- Exercise aim:
Copy every record word for word. The images stay behind.

- The data:
[Start of Attachment]
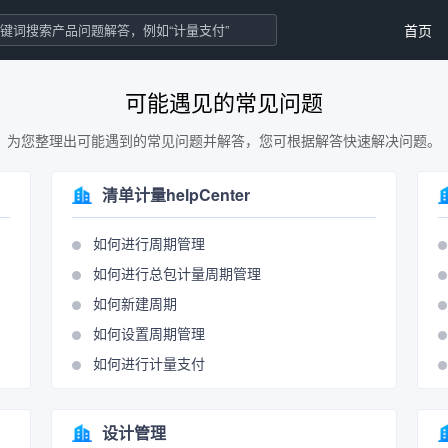
首页
可能遇见的常见问题
为您整理出可能遇到的常见问题并解答，您可根据解答快速解决问题。
清单计量helpCenter
如何进行周期管理
如何进行总包计量周期管理
如何新建周期
如何设置周期管理
如何进行计量支付
设计管理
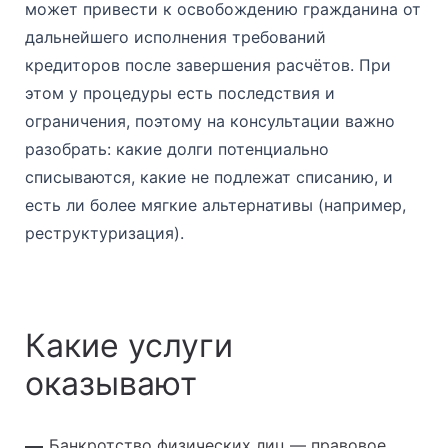
может привести к освобождению гражданина от
дальнейшего исполнения требований
кредиторов после завершения расчётов. При
этом у процедуры есть последствия и
ограничения, поэтому на консультации важно
разобрать: какие долги потенциально
списываются, какие не подлежат списанию, и
есть ли более мягкие альтернативы (например,
реструктуризация).
Какие услуги
оказывают
Банкротство физических лиц — правовое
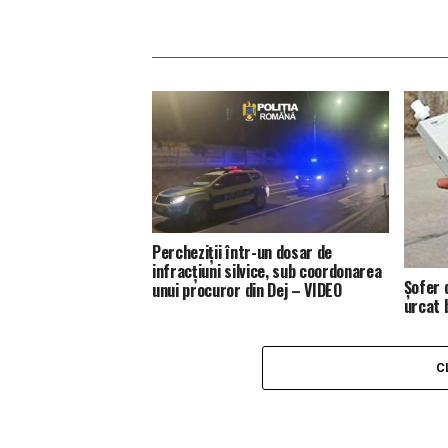
Percheziții într-un dosar de
infracțiuni silvice, sub coordonarea
Șofer d
unui procuror din Dej – VIDEO
urcat 
C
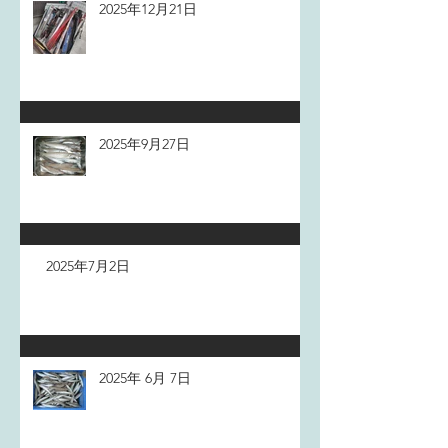
2025年12月21日
2025年9月27日
2025年7月2日
2025年 6月 7日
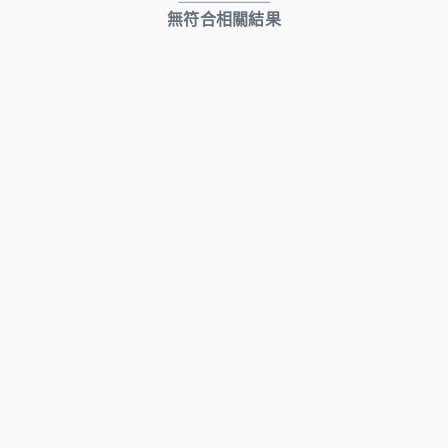
無符合相關結果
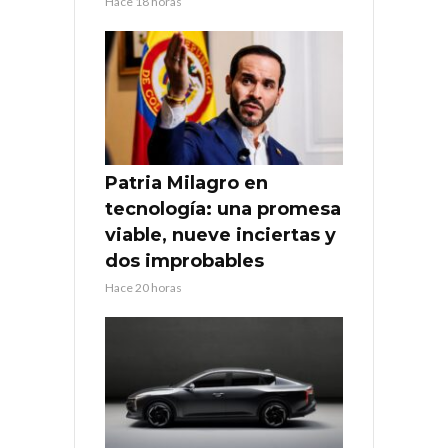
Hace 18 horas
Patria Milagro en
tecnología: una promesa
viable, nueve inciertas y
dos improbables
Hace 20 horas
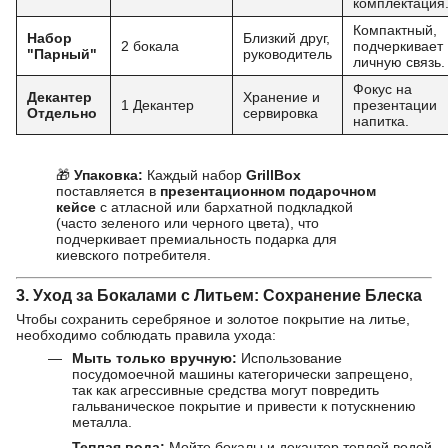
комплектация
Компактный,
Набор
Близкий друг,
2 бокала
подчеркивает
"Парный"
руководитель
личную связь.
Фокус на
Декантер
Хранение и
1 Декантер
презентации
Отдельно
сервировка
напитка.
🎁
Упаковка:
Каждый набор
GrillBox
поставляется в
презентационном подарочном
кейсе
с атласной или бархатной подкладкой
(часто зеленого или черного цвета), что
подчеркивает премиальность подарка для
киевского потребителя.
3. Уход за Бокалами с Литьем: Сохранение Блеска
Чтобы сохранить серебряное и золотое покрытие на литье,
необходимо соблюдать правила ухода:
Мыть только вручную:
Использование
посудомоечной машины категорически запрещено,
так как агрессивные средства могут повредить
гальваническое покрытие и привести к потускнению
металла.
Теплая вода:
Мойте бокалы и декантер теплой водой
[End of Attachment]
- Solution:
首页
可能遇见的常见问题
为您整理出可能遇到的常见问题并解答，您可根据解答快速解决问题。
清单计量helpCenter
如何进行周期管理
如何进行总包计量周期管理
如何新建周期
如何设置周期管理
如何进行计量支付
设计管理
может привести к освобождению гражданина от
дальнейшего исполнения требований
кредиторов после завершения расчётов. При
этом у процедуры есть последствия и
ограничения, поэтому на консультации важно
разобрать: какие долги потенциально
списываются, какие не подлежат списанию, и
есть ли более мягкие альтернативы (например,
реструктуризация).
Какие услуги
оказывают
Банкротство физических лиц — правовое
Percheziții într-un dosar de
infracțiuni silvice, sub coordonarea
Șofer d
unui procuror din Dej – VIDEO
urcat 
C
2025年12月21日
2025年9月27日
2025年7月2日
2025年 6月 7日
無符合相關結果
Hace 18 horas
Patria Milagro en
tecnología: una promesa
viable, nueve inciertas y
dos improbables
Hace 20 horas
комплектация
Компактный,
Набор
Близкий друг,
2 бокала
подчеркивает
"Парный"
руководитель
личную связь.
Фокус на
Декантер
Хранение и
1 Декантер
презентации
Отдельно
сервировка
напитка.
🎁
Упаковка:
Каждый набор
GrillBox
поставляется в
презентационном подарочном
кейсе
с атласной или бархатной подкладкой
(часто зеленого или черного цвета), что
подчеркивает премиальность подарка для
киевского потребителя.
3. Уход за Бокалами с Литьем: Сохранение Блеска
Чтобы сохранить серебряное и золотое покрытие на литье,
необходимо соблюдать правила ухода:
Мыть только вручную:
Использование
посудомоечной машины категорически запрещено,
так как агрессивные средства могут повредить
гальваническое покрытие и привести к потускнению
металла.
Теплая вода:
Мойте бокалы и декантер теплой водой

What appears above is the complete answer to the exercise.